World Gratitude Day was officially started in 1977 as a way to celebrate the things that bring humankind joy: life, experiences, friends and family, everyday heroes, or even that smile from a passing stranger.

From the biggest events to the smallest of gestures, World Gratitude Day is an opportunity to remind ourselves about what matters in life. While it may be more natural to practice gratitude with our friends, family members and other loved ones, we can also use this day to jump-start our gratitude practices with an overlooked category: coworkers.

According to a survey of 2,000 Americans1, people are less likely to feel or express gratitude at work than anyplace else. This seems like a pretty dismal way to spend one third of our lives.

To make things a lot less dismal, we’ve come up with 3 simple ways to foster gratitude in the workplace:

1) A little ‘thank you’ goes a long way

Chances are, you are not a island. Staff members, the administration team, interns, and all those who make the organization tick behind the scenes are part of your picture of success as well. When we acknowledge people and a job well done with a ‘thanks’, we make their contributions visible. This can lead to a strengthened morale within the company and a better understanding of the organization as a whole.

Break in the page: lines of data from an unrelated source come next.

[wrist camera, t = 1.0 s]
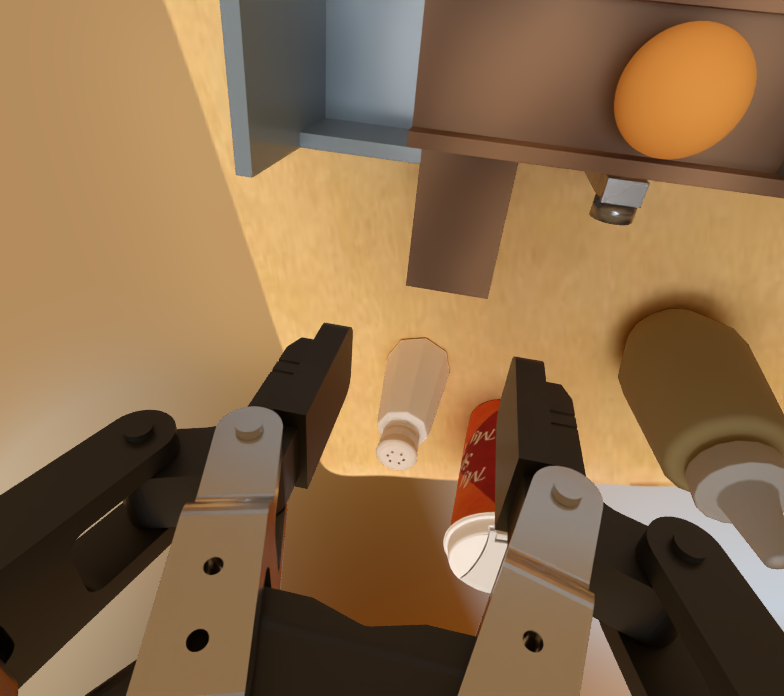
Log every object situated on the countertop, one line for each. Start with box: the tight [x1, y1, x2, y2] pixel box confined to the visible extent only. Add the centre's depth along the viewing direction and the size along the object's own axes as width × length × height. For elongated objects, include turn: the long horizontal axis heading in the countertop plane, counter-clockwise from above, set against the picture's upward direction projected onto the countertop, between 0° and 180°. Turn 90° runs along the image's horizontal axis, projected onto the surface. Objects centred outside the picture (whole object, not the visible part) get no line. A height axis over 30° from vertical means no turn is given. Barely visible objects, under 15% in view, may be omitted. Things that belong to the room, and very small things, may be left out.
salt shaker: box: [376, 338, 450, 470], centre depth 37 cm, size 5×5×11 cm
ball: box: [614, 21, 757, 159], centre depth 16 cm, size 4×4×4 cm
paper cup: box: [443, 399, 507, 593], centre depth 38 cm, size 8×8×14 cm
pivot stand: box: [584, 171, 650, 225], centre depth 23 cm, size 5×10×12 cm, turn 175°
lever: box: [406, 0, 784, 299], centre depth 19 cm, size 17×13×4 cm
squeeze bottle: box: [618, 309, 784, 569], centre depth 29 cm, size 8×8×18 cm
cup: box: [220, 0, 425, 177], centre depth 24 cm, size 11×11×12 cm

2) Create space for all kinds of gratitude

Whether you’re a team member, management, CEO, supervisor, or in the office part-time, creating diverse opportunity for expressing gratitude will have benefits far beyond yourself.

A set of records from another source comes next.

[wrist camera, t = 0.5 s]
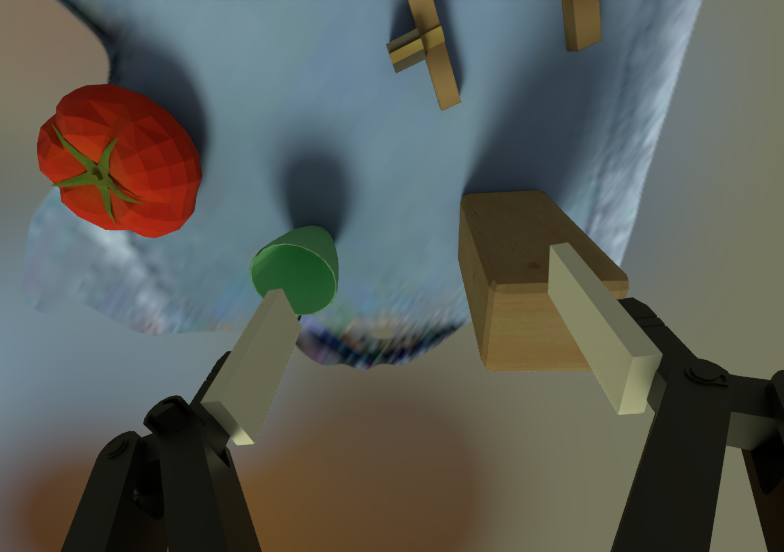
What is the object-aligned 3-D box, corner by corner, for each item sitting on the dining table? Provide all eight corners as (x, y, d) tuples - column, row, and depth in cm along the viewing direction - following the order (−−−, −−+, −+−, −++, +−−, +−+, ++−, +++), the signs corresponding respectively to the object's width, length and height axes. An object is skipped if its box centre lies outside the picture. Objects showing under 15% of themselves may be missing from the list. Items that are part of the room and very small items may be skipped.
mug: (285, 197, 42) (253, 231, 34) (358, 220, 43) (346, 259, 35) (272, 285, 50) (243, 330, 41) (335, 303, 51) (319, 350, 43)
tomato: (230, 125, 38) (179, 143, 29) (202, 236, 46) (155, 274, 37) (95, 51, 34) (-6, 48, 26) (91, 185, 42) (13, 215, 34)
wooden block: (459, 191, 40) (493, 283, 24) (543, 186, 39) (640, 279, 23) (456, 261, 46) (482, 376, 29) (530, 258, 45) (600, 375, 28)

Some people might prefer being acknowledged in a meeting in front of their peers for a job well done, while others may squirm at such a public call out. Some may appreciate an email or a sticky note as a sign of gratitude, while an in-person ‘thanks’ has a greater impact on others. You get the picture; we’re all different. Discussing with your employees or coworkers their preference is a simple act with hugely positive potential.

3) Speak (and act) from the heart

If you’re just going through the motions when thanking, appreciating, or acknowledging something positive, your insincerity can diminish that person’s perception of success. Being sincere in your actions and words will create an atmosphere of trust and productivity in the workplace that is hard to come by with canned responses. So use detail when expressing gratitude, actually listen to your employee/coworker, and see that loyalty and trust will follow.

Happy World Gratitude Day, everyone!